Note, that in SQL Server “Denali” we introduce Partially Contained databases. Partial Containment implies that some server dependences could still exist in such databases. As such, traditional users mapped to logins can coexist with new contained users in the same database and we support both Server level authentication (connecting with a login) and Database level authentication (connecting with a database user). Moreover, as users and logins don’t share the same namespace, there could be a situation when you have a login login1 in master database and contained user login1 in contained database – they are different entities and both may be able to connect to this contained database (let’s say the login login1 has a corresponding user login2 mapped to it in the contained database) under different circumstances. SQL Server must decide what kind of authentication it is –server level authentication or database level authentication.
Also a Windows Authentication user may or may not have a corresponding login and therefore the trusted connection may use server level authentication or database level authentication.
So, during the login process SQL Server must decide the type of authentication used for this connection. The following algorithm demonstrates how this is determined:
This algorithm has the following consequences:
1. For SQL Server Authentication, if a database is specified in connection string and the database is a contained, then database level authentication will first be attempted and if a matching contained user is not found, then authentication will fall back to the server level and will look for a matching login.

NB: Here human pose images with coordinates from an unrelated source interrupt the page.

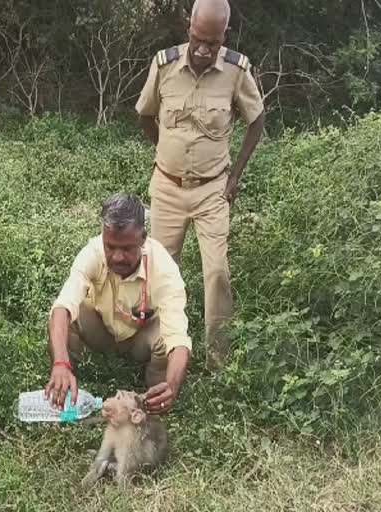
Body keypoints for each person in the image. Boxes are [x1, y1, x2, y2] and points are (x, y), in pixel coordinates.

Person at [135, 0, 265, 372]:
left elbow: (257, 121)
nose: (204, 49)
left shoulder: (237, 71)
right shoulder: (164, 65)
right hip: (168, 189)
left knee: (217, 272)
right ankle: (159, 355)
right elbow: (145, 114)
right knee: (160, 270)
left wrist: (235, 175)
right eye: (198, 39)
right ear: (188, 27)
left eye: (212, 41)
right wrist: (165, 151)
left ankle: (218, 363)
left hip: (212, 191)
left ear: (224, 34)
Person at [45, 193, 193, 416]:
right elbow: (62, 307)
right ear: (103, 237)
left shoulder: (163, 267)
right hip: (102, 332)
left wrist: (172, 385)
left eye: (126, 249)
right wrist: (60, 363)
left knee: (165, 336)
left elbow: (179, 340)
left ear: (143, 239)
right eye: (111, 247)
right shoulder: (92, 253)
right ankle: (68, 381)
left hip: (140, 342)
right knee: (65, 315)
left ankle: (154, 398)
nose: (117, 257)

2. If based on the decision made in #1we proceed with database level authentication and password validation fails at the database, then we will terminate the connection and no fallback processing will be involved.
3. The consequence of #2 is that if you have contained database SQL Server user and a SQL Server Authenticated login in master having the same name and try to connect specifying contained database in the connection string you will always end up with database authentication regardless of the password (user’s or login’s) you are specifying. To be able to connect as a login, in this case, you will have to connect to master (or any non contained database) and then switch to the database using ‘USE db’ statement.
Note, that this is a not recommended scenario. Try to avoid such ambiguity to avoid possible confusions.
For Window Authentication, if a login exists for the connecting principal, server level authentication logic will be followed. If no Windows principal or group exists at the server level, the authentication will then proceed at the database level.
Also note, that previously existed user without login (Create user user_01 without login) is a different then contained user with password and cannot login the SQL Server.